US Navy’s Pilotless Solar-Powered Plane Can Fly for 90 Days Straight
The US Navy is developing a pilotless aircraft capable to remain airborne for 90 days. The crewless aircraft will be powered with solar energy from solar panels on its wings.
The US Navy has given the contract to develop the plane to US-Spanish aerospace firm Skydweller Aero.
Removing the cockpit allowed a longer range and larger payloads!
By eliminating the need for a pilot, aircraft will be able to carry more hardware and increase uninterrupted flight time.
The plane’s 236-foot wingspan is covered with 2,900 square feet of photovoltaic cells. Aptly called, Skydweller, the plane can fly for 90 days at a stretch without taking off and landing multiple times.

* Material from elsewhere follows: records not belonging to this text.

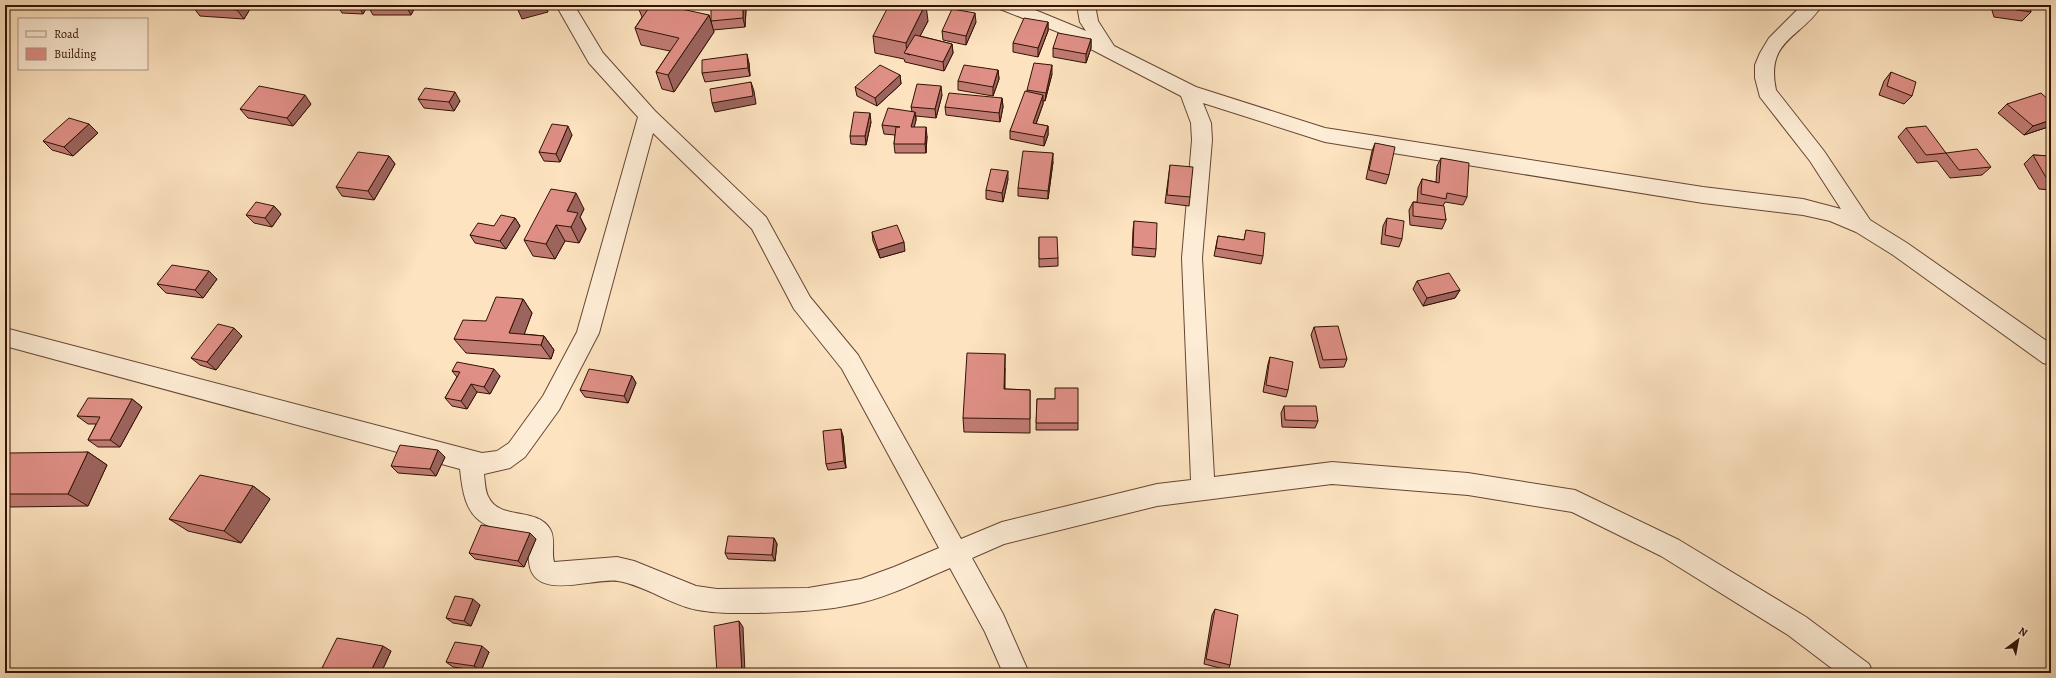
<svg xmlns="http://www.w3.org/2000/svg" width="2056" height="678" font-family="Alegreya,serif">
<style>
.lines{fill:none;stroke-linecap:round;stroke-linejoin:round}
.street-casing{stroke:#664632;stroke-width:2}
.street{fill:#feedd6;fill-rule:evenodd}
.wall{fill:#c07b73;stroke:#331203}
.shaded-wall{fill:#9c645e;stroke:#331203}
.building{fill:#df8f86;stroke:#331203}
</style>
<rect width="100%" height="100%" fill="#fde3c0"/>
<filter id="stains"><feTurbulence type="fractalNoise" baseFrequency=".005" numOctaves="4"/><feColorMatrix values="0 0 0 0 .2 0 0 0 0 .09 0 0 0 0 .02 0 0 0 .5 -.17"/></filter>
<radialGradient id="worn" r=".72"><stop offset=".6" stop-color="#630" stop-opacity="0"/><stop offset="1" stop-color="#630" stop-opacity=".3"/></radialGradient>
<g class="lines">
<!-- street casing -->
<g class="street-casing">
<path id="street" d="M556,5H574L603,53L655,111L766,217L810,297L858,355L961,539L1002,522L1157,484L1191,480L1182,258L1192,140L1191,123L1181,96L1058,32L1000,9L997,5H1023L1086,31L1080,22L1077,5H1095L1098,21L1114,46L1196,87L1325,128L1703,187L1803,199L1841,209L1810,161L1760,97L1755,78V65L1760,53L1769,38L1802,5H1822C1802,38 1765,39 1776,90L1824,151L1870,220L1907,243L2051,344V365L2043,363L1893,255L1856,232L1830,221L1803,215L1703,203L1325,142L1203,103L1211,123L1212,140L1202,258L1214,477L1332,462L1468,473L1575,490L1679,540L1806,617L1869,664L1873,673H1838L1788,635L1661,556L1572,512L1468,495L1332,484L1157,506L1004,544L972,558L1003,614L1029,673H1003L985,632L950,568C921,580 891,596 860,603C826,611 793,612 758,613C738,613 718,614 698,610C670,605 647,586 618,581C594,577 533,603 529,562C528,555 529,547 529,540L526,537C477,526 465,520 460,469L5,346V328L482,453L497,451L509,443L543,396L577,332L638,117L589,63ZM653,133L752,229L794,309L842,369L939,548L894,567L861,579L808,588L717,589L696,586L634,561L617,557L554,562C551,551 556,539 550,529C537,507 500,520 489,498C485,492 485,482 484,474L510,468L525,457L559,410L599,333Z"/>
</g>
<!-- street -->
<use href="#street" class="street"/>
</g>
<!-- wall -->
<g class="wall">
<path d="M194,5H247L250,9L244,19L200,16L193,7Z"/>
<path d="M337,5H368L363,14L342,13Z"/>
<path d="M368,5H416L411,15H373L368,6Z"/>
<path d="M1993,5H2029L2031,12L2022,21L1994,17L1991,7Z"/>
<path d="M638,7L709,15L714,32L674,92L662,89L656,72L670,51L641,45L635,28L642,17Z"/>
<path d="M746,10L745,27L713,30L711,21Z"/>
<path d="M928,21L920,36L952,44L953,53L944,71L905,62L904,59L875,53L873,36Z"/>
<path d="M976,22L966,45L943,40L942,31Z"/>
<path d="M1048,22V31L1038,57L1013,52V43Z"/>
<path d="M1091,39V48L1086,63L1053,57V48Z"/>
<path d="M749,63L750,76L705,82L702,73Z"/>
<path d="M998,70L999,79L993,96L958,90V81Z"/>
<path d="M1891,72L1912,96L1904,104L1879,95L1884,81Z"/>
<path d="M1052,74L1045,101H1043V104L1036,124L1048,126V135L1044,146L1010,139V131L1027,92V90Z"/>
<path d="M900,75L901,84L877,106L857,96L855,87Z"/>
<path d="M942,95L936,118L916,116V120L914,127L927,136L926,153H895L894,144L895,135L884,134L882,125L912,111L911,107Z"/>
<path d="M1002,98L1003,107L1000,122L946,115L945,107Z"/>
<path d="M418,99L460,101L454,111L424,108Z"/>
<path d="M2051,102V126L2024,135L1998,113L2007,104Z"/>
<path d="M311,104L293,126L248,118L240,109Z"/>
<path d="M871,122L866,145L851,144L850,136Z"/>
<path d="M89,124L98,133L73,156L52,150L43,141Z"/>
<path d="M1906,128L1946,153L1991,167L1982,175L1950,178L1937,161L1917,163L1898,137Z"/>
<path d="M572,135L560,162L544,161L539,152Z"/>
<path d="M1375,143L1389,175L1386,184L1366,179L1372,151Z"/>
<path d="M2033,155L2051,156V190L2039,189L2024,164Z"/>
<path d="M389,156L395,164L374,200L342,196L336,187Z"/>
<path d="M1441,158L1467,197L1463,205L1445,202L1443,206L1446,220L1442,229L1410,225L1409,210L1413,202H1417L1418,188L1422,179L1436,182L1437,166Z"/>
<path d="M1053,162L1048,199L1018,196V188Z"/>
<path d="M1170,165L1190,197L1189,206L1165,203Z"/>
<path d="M1008,179L1003,202L986,199V190Z"/>
<path d="M274,206L281,214L272,227L254,223L246,215Z"/>
<path d="M584,209L580,217L586,229L579,243L565,241L555,259L533,256L524,240Z"/>
<path d="M515,218L520,226L506,249L475,243L470,235L494,226Z"/>
<path d="M1387,218L1402,239L1399,247L1381,244L1383,226Z"/>
<path d="M1134,221L1156,249L1155,257L1132,255L1133,230Z"/>
<path d="M1246,230L1263,256L1261,264L1214,256L1218,236L1244,240Z"/>
<path d="M872,232L905,251L880,258L873,241Z"/>
<path d="M1039,237L1058,258V266L1039,267Z"/>
<path d="M209,271L217,279L203,298L166,293L157,284Z"/>
<path d="M1417,281L1460,290L1455,298L1423,306L1413,289Z"/>
<path d="M523,299L532,313L524,334L544,336L554,350L551,359L466,353L454,339L486,321Z"/>
<path d="M1314,327L1347,359L1344,367L1320,368L1311,335Z"/>
<path d="M242,336L216,370L200,365L191,358Z"/>
<path d="M1270,357L1288,390L1286,397L1263,392L1268,364Z"/>
<path d="M1005,368V389L1030,390V433L964,432L963,418Z"/>
<path d="M452,371L500,376L490,394L477,392L467,409L452,406L445,398L457,377Z"/>
<path d="M632,376L636,383L628,403L585,397L580,390Z"/>
<path d="M132,399L142,407L120,447H98L88,440L96,424H88L77,416Z"/>
<path d="M1037,399H1055L1078,423V430H1036Z"/>
<path d="M1284,406L1318,421L1315,428L1282,427L1281,413Z"/>
<path d="M843,436L846,468L828,470L826,464Z"/>
<path d="M88,452L107,465L88,506L11,507L5,504V463Z"/>
<path d="M445,457L436,476L398,473L391,466Z"/>
<path d="M253,486L270,499L241,543L188,531L169,519Z"/>
<path d="M774,538L777,544L775,561L728,559L725,553Z"/>
<path d="M536,539L524,567L475,559L469,553Z"/>
<path d="M480,605L471,626L453,623L446,618Z"/>
<path d="M1215,609L1230,665L1228,670L1204,664L1212,615Z"/>
<path d="M391,651L381,673H331L322,668Z"/>
<path d="M489,652L481,671L453,667L446,662Z"/>
</g>
<!-- shaded-wall -->
<g class="shaded-wall">
<path d="M240,5H247L250,9L244,19L237,10Z"/>
<path d="M358,5H368L363,14Z"/>
<path d="M406,5H416L411,15L406,6Z"/>
<path d="M537,5H546L548,12L522,19L518,10Z"/>
<path d="M743,5H744L746,10L745,27L743,18Z"/>
<path d="M925,5H926L928,21L910,55L907,54L906,43Z"/>
<path d="M975,13L976,22L966,45V36Z"/>
<path d="M709,15L714,32L674,92L668,75Z"/>
<path d="M1048,22V31L1038,57V48Z"/>
<path d="M1091,39V48L1086,63V54Z"/>
<path d="M952,44L953,53L944,71L943,62Z"/>
<path d="M747,54L749,63L750,76L748,68Z"/>
<path d="M1052,65V74L1045,101L1046,93Z"/>
<path d="M998,70L999,79L993,96V87Z"/>
<path d="M900,75L901,84L877,106L875,98Z"/>
<path d="M751,82L754,91L756,104L715,112L712,103Z"/>
<path d="M941,86L942,95L936,118L935,109Z"/>
<path d="M455,92L460,101L454,111L449,102Z"/>
<path d="M305,95L311,104L293,126L287,118Z"/>
<path d="M1043,95V104L1033,132V123Z"/>
<path d="M1002,98L1003,107L1000,122L999,113Z"/>
<path d="M915,112L916,120L912,136L911,127Z"/>
<path d="M870,113L871,122L866,145L865,136Z"/>
<path d="M2051,120V126L2024,135L2033,126Z"/>
<path d="M89,124L98,133L73,156L64,147Z"/>
<path d="M568,126L572,135L560,162L556,154Z"/>
<path d="M1048,126V135L1044,146V137Z"/>
<path d="M926,127L927,136L926,153L925,144Z"/>
<path d="M1053,153V162L1048,199V191Z"/>
<path d="M389,156L395,164L374,200L368,191Z"/>
<path d="M1008,171V179L1003,202L1002,193Z"/>
<path d="M576,193L584,209L580,217L586,229L579,243L571,227L567,211Z"/>
<path d="M274,206L281,214L272,227L265,218Z"/>
<path d="M515,218L520,226L506,249L500,241Z"/>
<path d="M556,225L565,241L555,259L546,244Z"/>
<path d="M904,242L905,251L880,258L878,250Z"/>
<path d="M209,271L217,279L203,298L195,290Z"/>
<path d="M1460,290L1455,298L1423,306L1427,298Z"/>
<path d="M523,299L532,313L521,343L509,333Z"/>
<path d="M234,328L242,336L216,370L207,362Z"/>
<path d="M544,336L554,350L551,359L541,345Z"/>
<path d="M1005,354V368L1004,403V389Z"/>
<path d="M494,369L500,376L490,394L484,387Z"/>
<path d="M632,376L636,383L628,403L624,396Z"/>
<path d="M471,384L477,392L467,409L461,401Z"/>
<path d="M132,399L142,407L120,447L110,440Z"/>
<path d="M841,429L843,436L846,468L844,461Z"/>
<path d="M438,450L445,457L436,476L430,469Z"/>
<path d="M88,452L107,465L88,506L68,494Z"/>
<path d="M253,486L270,499L241,543L224,531Z"/>
<path d="M530,533L536,539L524,567L518,561Z"/>
<path d="M774,538L777,544L775,561L772,555Z"/>
<path d="M473,599L480,605L471,626L464,621Z"/>
<path d="M739,621L743,627L745,673H742Z"/>
<path d="M383,646L391,651L381,673H370Z"/>
<path d="M482,646L489,652L481,671L474,666Z"/>
</g>
<!-- building -->
<g class="building">
<path d="M194,5H240L237,10L193,7Z"/>
<rect x="368" y="5" width="38" height="1"/>
<path d="M516,5H537L518,10Z"/>
<path d="M639,5H663L709,15L668,75L656,72L679,38L635,28L648,9L638,7Z"/>
<path d="M711,5H743V18L711,21Z"/>
<path d="M889,5H925L906,43L873,36Z"/>
<path d="M2002,5H2029L2031,12L2003,8Z"/>
<path d="M952,9L975,13L966,36L942,31Z"/>
<path d="M1024,18L1048,22L1038,48L1013,43Z"/>
<path d="M1058,33L1091,39L1086,54L1053,48Z"/>
<path d="M915,35L952,44L943,62L904,53Z"/>
<path d="M747,54L748,68L702,73V60Z"/>
<path d="M1034,63L1052,65L1046,93L1027,90Z"/>
<path d="M880,65L900,75L875,98L855,87Z"/>
<path d="M964,65L998,70L993,87L958,81Z"/>
<path d="M1891,72L1916,82L1912,96L1887,86Z"/>
<path d="M751,82L753,96L712,103L710,89Z"/>
<path d="M917,84L941,86L935,109L911,107Z"/>
<path d="M259,86L305,95L287,118L240,109Z"/>
<path d="M425,88L455,92L449,102L418,99Z"/>
<path d="M1025,91L1043,95L1033,123L1048,126L1044,137L1010,131Z"/>
<path d="M949,93L1002,98L999,113L945,107Z"/>
<path d="M2041,93L2051,102V120L2033,126L2007,104Z"/>
<path d="M888,108L915,112L911,127H926L925,144H894L896,127H900L882,125Z"/>
<path d="M854,112L870,113L865,136H850Z"/>
<path d="M69,118L89,124L64,147L43,141Z"/>
<path d="M552,124L568,126L556,154L539,152Z"/>
<path d="M1926,126L1946,153L1977,149L1991,167L1959,170L1946,153L1926,155L1906,128Z"/>
<path d="M1375,143L1395,147L1389,175L1369,170Z"/>
<path d="M1023,151L1053,153L1048,191L1018,188Z"/>
<path d="M358,152L389,156L368,191L336,187Z"/>
<path d="M2033,155L2051,156V181H2048Z"/>
<path d="M1441,158L1469,163L1467,197L1447,193L1446,199L1421,194L1422,179L1439,183Z"/>
<path d="M1170,165L1193,167L1190,197L1167,195Z"/>
<path d="M991,169L1008,171L1002,193L986,190Z"/>
<path d="M551,189L576,193L567,211L578,213L571,227L556,225L546,244L524,240Z"/>
<path d="M256,202L274,206L265,218L246,215Z"/>
<path d="M1413,202L1444,206L1446,220L1413,216Z"/>
<path d="M501,215L515,218L500,241L470,235L478,223L494,226Z"/>
<path d="M1387,218L1404,221L1402,239L1385,235Z"/>
<path d="M1134,221L1157,223L1156,249L1133,247Z"/>
<path d="M897,225L904,242L878,250L872,232Z"/>
<path d="M1246,230L1265,233L1263,256L1216,248L1218,236L1244,240Z"/>
<path d="M1039,237H1057L1058,258L1039,259Z"/>
<path d="M172,265L209,271L195,290L157,284Z"/>
<path d="M1449,273L1460,290L1427,298L1417,281Z"/>
<path d="M496,297L523,299L509,333L544,336L541,345L454,339L463,320L486,321Z"/>
<path d="M218,324L234,328L207,362L191,358Z"/>
<path d="M1338,326L1347,359L1323,360L1314,327Z"/>
<path d="M967,353L1005,354L1004,389L1030,390V419L963,418Z"/>
<path d="M1270,357L1293,362L1288,390L1266,385Z"/>
<path d="M457,362L494,369L484,387L471,384L461,401L445,398L460,372L452,371Z"/>
<path d="M589,369L632,376L624,396L580,390Z"/>
<path d="M1055,388H1078V423H1036L1037,399H1055Z"/>
<path d="M88,398L132,399L110,440H88L100,417L77,416Z"/>
<path d="M1284,406H1316L1318,421L1285,420Z"/>
<path d="M841,429L844,461L826,464L823,431Z"/>
<path d="M400,445L438,450L430,469L391,466Z"/>
<path d="M88,452L68,494H5V463L10,453Z"/>
<path d="M200,475L253,486L224,531L169,519Z"/>
<path d="M481,525L530,533L518,561L469,553Z"/>
<path d="M728,536L774,538L772,555L725,553Z"/>
<path d="M455,596L473,599L464,621L446,618Z"/>
<path d="M1215,609L1238,615L1230,665L1206,659Z"/>
<path d="M739,621L742,673H717L714,626Z"/>
<path d="M337,638L383,646L370,673H353L322,668Z"/>
<path d="M455,642L482,646L474,666L446,662Z"/>
<path d="M422,669L451,672L450,673H420Z"/>
</g>
<!-- margin -->
<rect width="2056" height="678" fill="none" stroke="#fde3c0" stroke-width="20"/>
<rect x="6" y="6" width="2044" height="666" fill="none" stroke="#331203" stroke-width="2"/>
<rect x="10" y="10" width="2036" height="658" fill="none" stroke="#331203"/>
<!-- legend -->
<rect x="18" y="18" width="130" height="52" fill="#feedd6" stroke="#ad9582"/>
<rect x="26" y="31" width="20" height="6" fill="#feedd6" stroke="#ad9582"/>
<text x="54" y="38" font-size="12" fill="#331203">Road</text>
<rect x="26" y="48" width="20" height="12" fill="#df8f86" stroke="#ad9582"/>
<text x="54" y="58" font-size="12" fill="#331203">Building</text>
<!-- north arrow -->
<g transform="translate(2018 640) rotate(32)" stroke="#feedd6" stroke-width="3" paint-order="stroke">
<path d="M0-3L7 15L0 10L-7 15Z" fill="#331203"/>
<text y="-6" font-size="11" font-weight="bold" text-anchor="middle" fill="#331203">N</text>
</g>
<rect width="100%" height="100%" filter="url(#stains)"/>
<rect width="100%" height="100%" fill="url(#worn)"/>
</svg>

Carrying 800 pounds of radar and camera equipment, the autonomous plane can cruise at speeds of up to 100 knots and fly as high as 45,931 feet. These advanced capabilities could allow the Navy to watch the surrounding seas continuously while escorting ships for months at a time.
The drones that are being currently operated by the US Navy can remain airborne for 30 hours only. But the Skydweller will be able to boost the performance and prove useful on a wider range of missions. Skydweller Aero is also planning to fit the Skydweller with hydrogen fuel cells for backup in case of bad weather.